# [Task statement]
Each entry needs to be repeated exactly, with nothing added or removed.

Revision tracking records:
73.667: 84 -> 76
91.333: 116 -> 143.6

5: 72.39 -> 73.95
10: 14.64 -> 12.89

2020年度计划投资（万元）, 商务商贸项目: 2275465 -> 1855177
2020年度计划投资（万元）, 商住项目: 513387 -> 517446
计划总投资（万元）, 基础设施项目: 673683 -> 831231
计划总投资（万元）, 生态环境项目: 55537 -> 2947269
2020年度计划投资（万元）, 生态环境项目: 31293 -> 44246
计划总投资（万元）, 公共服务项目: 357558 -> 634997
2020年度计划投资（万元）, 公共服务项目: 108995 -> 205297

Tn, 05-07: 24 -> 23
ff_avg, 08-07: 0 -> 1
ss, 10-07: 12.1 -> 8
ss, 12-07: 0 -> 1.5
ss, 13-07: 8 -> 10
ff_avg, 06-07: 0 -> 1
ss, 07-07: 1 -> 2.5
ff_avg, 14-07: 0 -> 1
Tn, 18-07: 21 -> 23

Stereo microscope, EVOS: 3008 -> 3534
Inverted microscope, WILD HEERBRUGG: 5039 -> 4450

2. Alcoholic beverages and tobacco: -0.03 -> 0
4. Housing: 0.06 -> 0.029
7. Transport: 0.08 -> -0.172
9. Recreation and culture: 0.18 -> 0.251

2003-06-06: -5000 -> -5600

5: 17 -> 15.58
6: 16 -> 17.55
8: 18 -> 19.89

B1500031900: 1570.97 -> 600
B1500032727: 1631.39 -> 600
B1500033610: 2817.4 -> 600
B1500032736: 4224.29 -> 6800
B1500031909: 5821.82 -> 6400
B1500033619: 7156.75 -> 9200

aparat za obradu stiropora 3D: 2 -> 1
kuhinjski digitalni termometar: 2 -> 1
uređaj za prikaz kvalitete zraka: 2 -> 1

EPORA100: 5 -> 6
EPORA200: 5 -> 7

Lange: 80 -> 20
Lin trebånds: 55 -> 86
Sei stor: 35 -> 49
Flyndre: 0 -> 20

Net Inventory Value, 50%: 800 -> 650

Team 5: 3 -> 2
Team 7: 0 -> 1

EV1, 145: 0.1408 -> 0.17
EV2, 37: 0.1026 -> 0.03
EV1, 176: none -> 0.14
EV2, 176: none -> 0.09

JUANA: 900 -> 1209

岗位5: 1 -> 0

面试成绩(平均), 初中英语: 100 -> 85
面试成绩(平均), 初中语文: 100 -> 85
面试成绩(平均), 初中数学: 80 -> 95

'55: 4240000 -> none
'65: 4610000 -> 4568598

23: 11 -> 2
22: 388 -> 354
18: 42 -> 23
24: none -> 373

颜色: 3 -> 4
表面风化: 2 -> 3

# [Task response]
73.667: 84 -> 76
91.333: 116 -> 143.6

5: 72.39 -> 73.95
10: 14.64 -> 12.89

2020年度计划投资（万元）, 商务商贸项目: 2275465 -> 1855177
2020年度计划投资（万元）, 商住项目: 513387 -> 517446
计划总投资（万元）, 基础设施项目: 673683 -> 831231
计划总投资（万元）, 生态环境项目: 55537 -> 2947269
2020年度计划投资（万元）, 生态环境项目: 31293 -> 44246
计划总投资（万元）, 公共服务项目: 357558 -> 634997
2020年度计划投资（万元）, 公共服务项目: 108995 -> 205297

Tn, 05-07: 24 -> 23
ff_avg, 08-07: 0 -> 1
ss, 10-07: 12.1 -> 8
ss, 12-07: 0 -> 1.5
ss, 13-07: 8 -> 10
ff_avg, 06-07: 0 -> 1
ss, 07-07: 1 -> 2.5
ff_avg, 14-07: 0 -> 1
Tn, 18-07: 21 -> 23

Stereo microscope, EVOS: 3008 -> 3534
Inverted microscope, WILD HEERBRUGG: 5039 -> 4450

2. Alcoholic beverages and tobacco: -0.03 -> 0
4. Housing: 0.06 -> 0.029
7. Transport: 0.08 -> -0.172
9. Recreation and culture: 0.18 -> 0.251

2003-06-06: -5000 -> -5600

5: 17 -> 15.58
6: 16 -> 17.55
8: 18 -> 19.89

B1500031900: 1570.97 -> 600
B1500032727: 1631.39 -> 600
B1500033610: 2817.4 -> 600
B1500032736: 4224.29 -> 6800
B1500031909: 5821.82 -> 6400
B1500033619: 7156.75 -> 9200

aparat za obradu stiropora 3D: 2 -> 1
kuhinjski digitalni termometar: 2 -> 1
uređaj za prikaz kvalitete zraka: 2 -> 1

EPORA100: 5 -> 6
EPORA200: 5 -> 7

Lange: 80 -> 20
Lin trebånds: 55 -> 86
Sei stor: 35 -> 49
Flyndre: 0 -> 20

Net Inventory Value, 50%: 800 -> 650

Team 5: 3 -> 2
Team 7: 0 -> 1

EV1, 145: 0.1408 -> 0.17
EV2, 37: 0.1026 -> 0.03
EV1, 176: none -> 0.14
EV2, 176: none -> 0.09

JUANA: 900 -> 1209

岗位5: 1 -> 0

面试成绩(平均), 初中英语: 100 -> 85
面试成绩(平均), 初中语文: 100 -> 85
面试成绩(平均), 初中数学: 80 -> 95

'55: 4240000 -> none
'65: 4610000 -> 4568598

23: 11 -> 2
22: 388 -> 354
18: 42 -> 23
24: none -> 373

颜色: 3 -> 4
表面风化: 2 -> 3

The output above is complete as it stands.